Les chefs d'État ou de gouvernement de huit pays sur lesquels s'étend la forêt amazonienne se sont donnés rendez-vous mardi 8 et mercredi 9 août à Belém, au nord du Brésil, pour acter leur volonté de préserver davantage l'Amazonie. Après le mandat de Jair Bolsonaro (président du Brésil de 2019 à 2022) marqué par une accélération de la déforestation et des incendies ravageurs sur le continent, le temps est compté pour le poumon de la Terre. Pourtant, malgré l'urgence de la situation, un territoire amazonien est absent de ce grand rassemblement régional : la Guyane.
Le département français, dont 96 % de la superficie est recouverte par la forêt, abrite un peu plus d'1 % de la surface de l'Amazonie.

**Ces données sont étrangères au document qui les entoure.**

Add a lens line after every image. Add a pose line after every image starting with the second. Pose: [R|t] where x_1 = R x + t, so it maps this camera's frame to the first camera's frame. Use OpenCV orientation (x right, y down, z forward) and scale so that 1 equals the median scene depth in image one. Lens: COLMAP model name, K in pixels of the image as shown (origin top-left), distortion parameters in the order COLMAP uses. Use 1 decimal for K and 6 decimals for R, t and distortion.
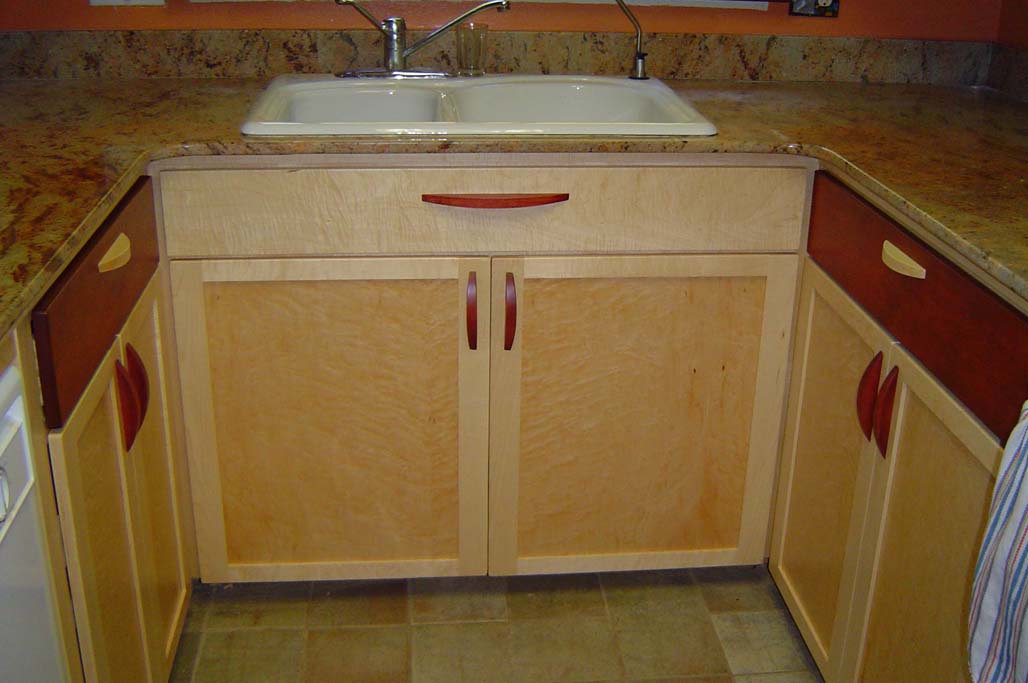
lens RADIAL K [[1178.8, 0, 516.2], [0, 1178.8, 325.1], [0, 0, 1]] dist [-0.122818, -0.022827]
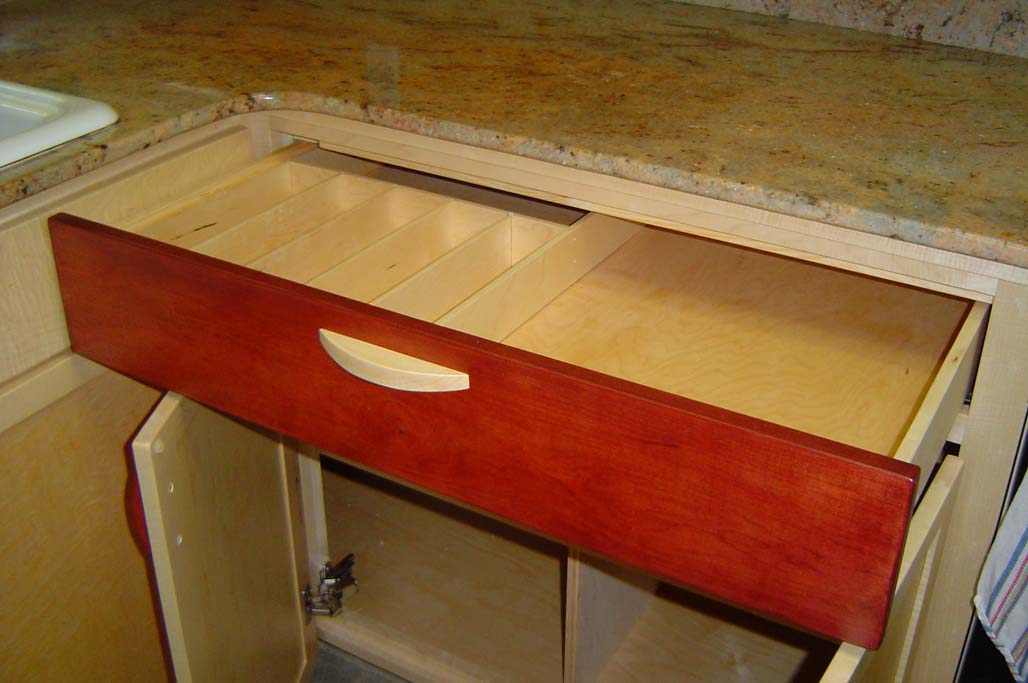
lens RADIAL K [[1178.8, 0, 516.2], [0, 1178.8, 325.1], [0, 0, 1]] dist [-0.122818, -0.022827]
pose [[0.591002, -0.396666, 0.702405, -0.139705], [0.293518, 0.916803, 0.270776, -0.139066], [-0.751374, 0.046139, 0.658261, 0.387583]]
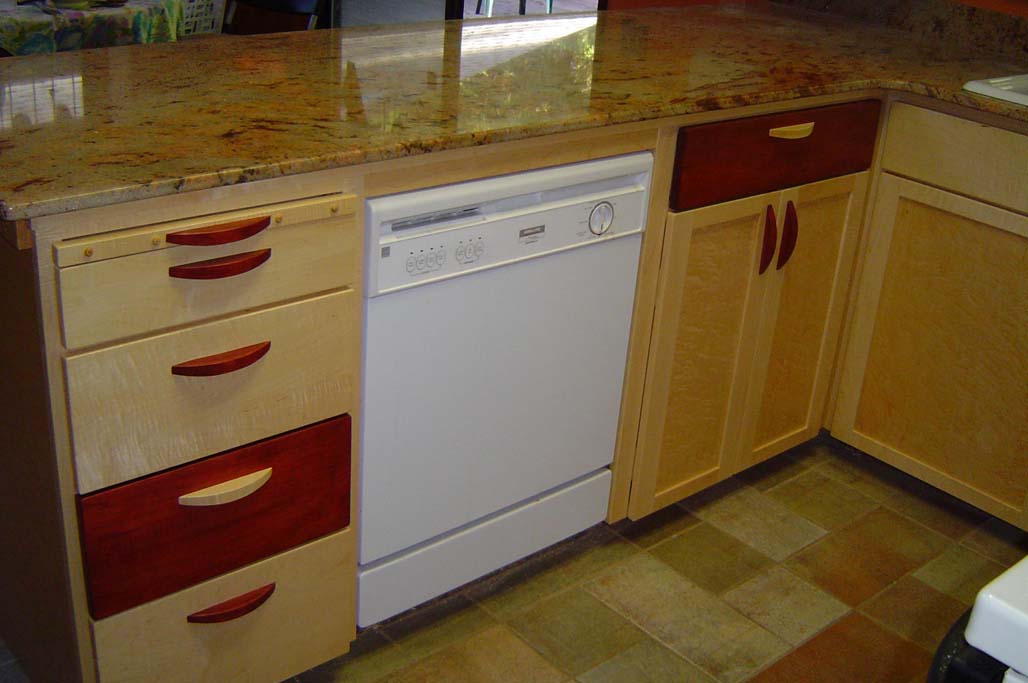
lens RADIAL K [[1178.8, 0, 516.2], [0, 1178.8, 325.1], [0, 0, 1]] dist [-0.122818, -0.022827]
pose [[0.584797, 0.341184, -0.735939, 0.376142], [-0.350501, 0.924462, 0.150066, 0.040155], [0.731547, 0.170189, 0.660208, -0.082467]]
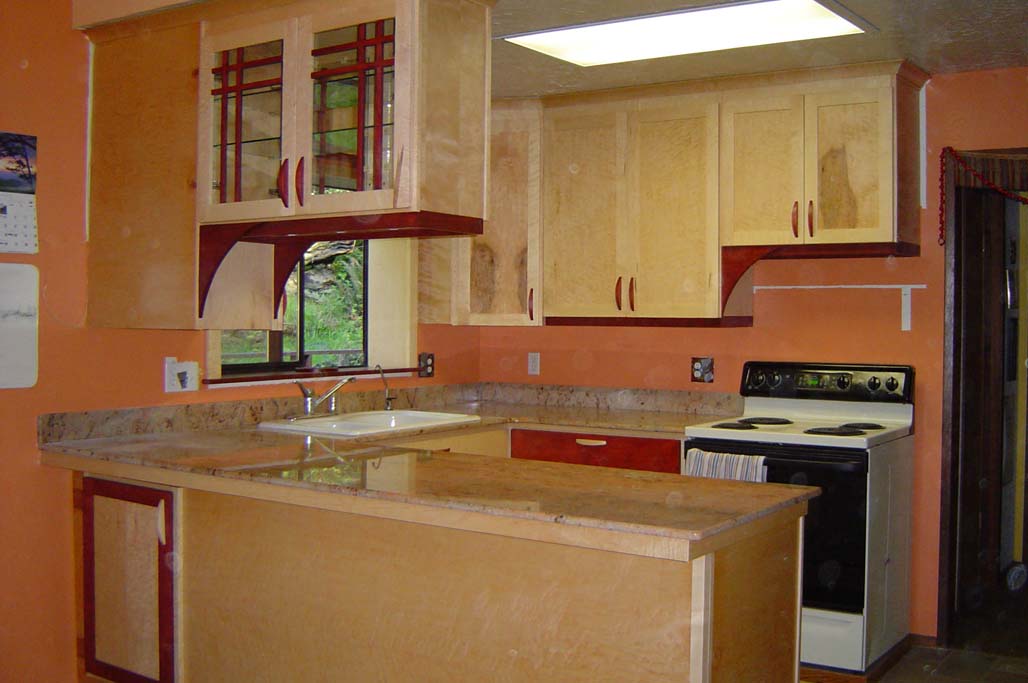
lens RADIAL K [[1178.8, 0, 516.2], [0, 1178.8, 325.1], [0, 0, 1]] dist [-0.122818, -0.022827]
pose [[0.638402, -0.029268, 0.769146, -1.400006], [0.287540, 0.935999, -0.203045, 0.145905], [-0.713977, 0.350785, 0.605959, -0.515823]]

Or, ni la Guyane, ni la France (par extension), ne sont représentées au sein de l'Organisation du traité de coopération amazonienne (OTCA), dont les huit membres – le Brésil, la Colombie, le Venezuela, l'Équateur, la Bolivie, le Suriname, le Guyana et le Pérou – se réunissent à Belém, à l'initiative du président brésilien Lula.
"Quand l'OTCA a été créée en 1978, il s'agissait d'une réponse [des pays sud-américains] aux pressions occidentales sur la déforestation, explique François-Michel Le Tourneau, géographe et directeur de recherches au CNRS. À l'époque, les pays amazoniens ont considéré que la Guyane française n'était pas un État indépendant, mais qu'elle était une sorte de colonie de la France." Impossible, donc, pour ces nations anciennement colonisées d'intégrer parmi ses membres un État européen anciennement colonisateur.

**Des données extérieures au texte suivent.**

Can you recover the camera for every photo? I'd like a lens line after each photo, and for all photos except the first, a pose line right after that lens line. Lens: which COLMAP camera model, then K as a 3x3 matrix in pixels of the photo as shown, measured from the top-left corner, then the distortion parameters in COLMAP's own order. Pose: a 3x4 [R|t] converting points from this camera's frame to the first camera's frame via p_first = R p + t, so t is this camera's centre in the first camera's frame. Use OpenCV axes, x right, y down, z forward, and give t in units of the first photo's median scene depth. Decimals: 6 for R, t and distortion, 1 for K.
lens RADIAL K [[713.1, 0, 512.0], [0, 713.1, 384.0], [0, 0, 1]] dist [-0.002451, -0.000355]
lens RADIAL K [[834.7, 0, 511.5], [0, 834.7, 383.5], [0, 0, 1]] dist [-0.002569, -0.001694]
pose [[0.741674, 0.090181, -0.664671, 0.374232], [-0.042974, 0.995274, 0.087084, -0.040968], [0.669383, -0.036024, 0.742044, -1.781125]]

L'absence d'Emmanuel Macron critiquée
Quarante-cinq ans plus tard, la Guyane n'est toujours pas membre de l'OTCA. Michel Prieur, professeur Émérite à l'Université de Limoges et président du Centre International de Droit Comparé de l'Environnement, explique que l'article 27 du traité empêche toute nouvelle adhésion à l'organisation régionale. "Mais rien n'interdit d'inviter la France comme observateur", précise-t-il.
Autre frein, selon François-Michel Le Tourneau, auteur de l'ouvrage Amazonie brésilienne. Usages et représentations du territoire (Éditions Iheal) : l'organisation verticale de l'État français. "Si la Guyane devait être impliquée, j'imagine que les pays de l'OTCA souhaiteraient voir des représentants choisis par les Guyanais ou par la Guyane, pense le chercheur. En France, c'est le gouvernement français qui envoie des représentants."
L'absence de Guyanais au sommet de Belém a fait grincer des dents à Cayenne. Lula, qui veut se montrer proactif sur la lutte contre le réchauffement climatique et la protection de la biodiversité, avait convié Emmanuel Macron à assister à la convention, en tant qu'État invité. Mais c'est l'ambassadrice française au Brésil, Brigitte Collet, qui sera dépêchée mercredi 9 août pour représenter le pays. "Ce mépris est destructeur pour la France", a réagi l'ancien candidat à l'élection présidentielle Jean-Luc Mélenchon. Dans le quotidien Libération, le président de la collectivité territoriale de Guyane Gabriel Serville regrette de ne pas avoir été associé à l'organisation du sommet.
Pour le géographe François-Michel Le Tourneau, l'absence du chef d'État français est un signe de mécontentement diplomatique, alors que les désaccords entre le Brésil et la France sur l'Ukraine ou encore sur l'accord Union européenne-Mercosur ont refroidi les relations entre les deux pays.
Je pense que le président Macron a voulu marquer le coup en ne donnant pas à ce sommet le prestige supplémentaire que lui aurait valu la présence du président français.
François-Michel Le Tourneau, géographe et directeur de recherches au CNRS
Avec ou sans la France, "il ne faut pas attendre trop [de ce sommet]", relativise le directeur de recherches au CNRS. "Ce qu'on peut espérer, c'est une déclaration qui énoncera des objectifs qui seront peut-être ambitieux, mais qui ne seront certainement pas spécifiés de manière très concrète." Pour les observateurs, le sommet de ce mois d'août n'est qu'une préfiguration pour la COP30, qui se déroulera également à Belém en 2025.